The nature of SSDs causes that, with time and use, their performance gradually degrades, and after a few months after their release you may realize that they no longer work as they should. If this is your case, in this article we are going to tell you what you must do to give your old SSD a new life and make it work like the first day, recovering its original performance (or almost).
Modern SSDs have a variety of tools and technologies that prevent their performance from rapidly degrading, but even so, even the highest-end SSDs are not exempt from their performance declining over time. If this degradation is not too pressing, we recommend that you wait, but if this performance drop is large then follow the steps that we are going to tell you below to return it to its original performance.
You must bear in mind, of course, that by doing what we are going to tell you here you will lose all the data on the SSD because it involves returning it to factory settings, so you will need to make a backup of the data first so that you do not lose your documents and data.
How to know if your SSD has degraded performance
Before getting to work, let’s check if your SSD really works as it should or is making it too slow for what it should, and for this there is nothing better than benchmarks. We recommend that you search the Internet for an analysis of your SSD model to know what real performance it should have, and then pass it a benchmark such as ATTO Disk Benchmark to see what performance it has now.
The speed will obviously vary between the different SSD models, so we insist that what you should do is compare the base performance that your specific SSD should have with the one you have now in order to evaluate whether or not it is degraded. If they differ by just a handful of MB / s it is not something you should worry about and get to work, but if the performance difference is already in magnitudes of more than 100 MB / s then it may be worth it. do it.

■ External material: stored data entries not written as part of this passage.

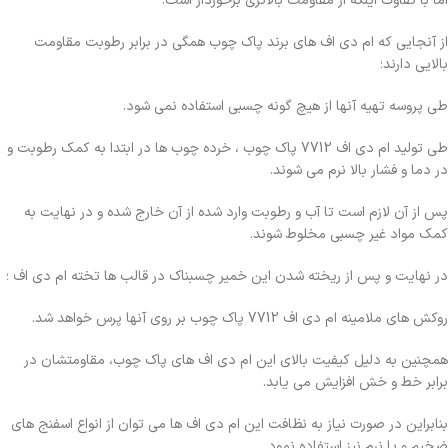
اما با تفاوت اینکه از مقاومت بالاتری برخوردار است.
از آنجایی که ام دی اف های برند پاک چوب همگی در برابر رطوبت مقاومت
بالایی دارند؛
طی پروسه تهیه آنها از هیچ گونه چسبی استفاده نمی شود.
طی تولید ام دی اف 7712 پاک چوب ، خرده چوب ها در ابتدا به کمک رطوبت و
در دما و فشار بالا نرم می شوند.
پس از آن لازم است تا آب و رطوبت وارد شده از آن خارج شده و در نهایت به
کمک مواد غیر چسبی مخلوط شوند.
در نهایت و پس از ریخته شدن این خمیر چسبناک در قالب ها تخته ام دی اف ؛
روکش های ملامینه ام دی اف 7712 پاک چوب بر روی آنها پرس خواهد شد.
همچنین به دلیل کیفیت بالای این ام دی اف های پاک چوب، مقاومتشان در
برابر خط و خش افزایش می یابد.
بنابراین در صورت نیاز به نظافت این ام دی اف ها می توان از انواع اسفنج های
ضخیم و یا نرم نیز استفاده نمود.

There will be occasions, in very degraded SSDs, that the performance difference is substantial and may even have been reduced to half of what it should, and in this case it is certainly recommended and justified to wrap the blanket around the head to try to return it to its original speed , so let’s see how to do it.
Recover the original speed of your SSD
Although each brand offers different software for the process that we are going to explain below, the basic concept is to perform a secure erase or Secure Erase of the unit. This process not only serves to delete all the data from the device so that it cannot be recovered, but it also resets all the memory cells to their original values and, unless you have cells that are already spent and unused, it would be the equivalent of returning the device to factory settings.
As we said, each manufacturer usually offers its own software for this, and below we leave you a list of the main manufacturers and their corresponding software so that you have it at hand quickly:
- Intel Solid State Drive Toolbox
- Toshiba OCZ SSD Utility
- Corsair SSD Toolbox
- Samsung Magician SSD Tool
- SanDisk SSD Dashboard
- Crucial SSD Storage Executive
- Western Digital SSD Dashboard
- Seagate SeaTools bootable SSD utility
Obviously, to do this erasing process you will need to connect the SSD as secondary storage on a computer; If you intend to do it with your system SSD, then you will have to connect the SSD to another PC to be able to do it because obviously you will not be able to install and completely erase the SSD from which the PC has booted.
If you do not have this possibility, you should know that some modern motherboards incorporate the option of performing this secure erasure process from the motherboard‘s own BIOS. For example, on ASUS motherboards you must enter the BIOS and access the last tab, called Tool or Tools, where you can see the ASUS Secure Erase option.
This process, as we indicated, allows you to erase the SSD even if it is the storage device of the system, but the bad part is that not all motherboards incorporate it, only the most modern ones. Each manufacturer has its own way of doing it but the basis is the same, you simply start the tool directly from the BIOS and follow a simple wizard that will guide you through the deletion process.
Of course, the SSD must be connected to the PC and the BIOS must detect it (we say this because of the special configurations that some PCIe SSDs have).
Once at this point, you will only have to select the SSD you want to erase and let the system do the whole process. As we have mentioned before, in addition to erasing all the content of the SSD and making it completely unrecoverable, this process resets the memory cells, so after doing so you will have to reinstall the operating system or recover the backup you have previously made. .
Once you have the system installed, run the benchmark again (ATTO Disk Benchmark recommended because it measures performance with different file sizes) and check how the speed of your SSD has recovered several integers. It is quite likely, depending on the wear, that you will not reach the values that the SSD had when it was totally new, but surely you will have recovered a good part of the lost performance.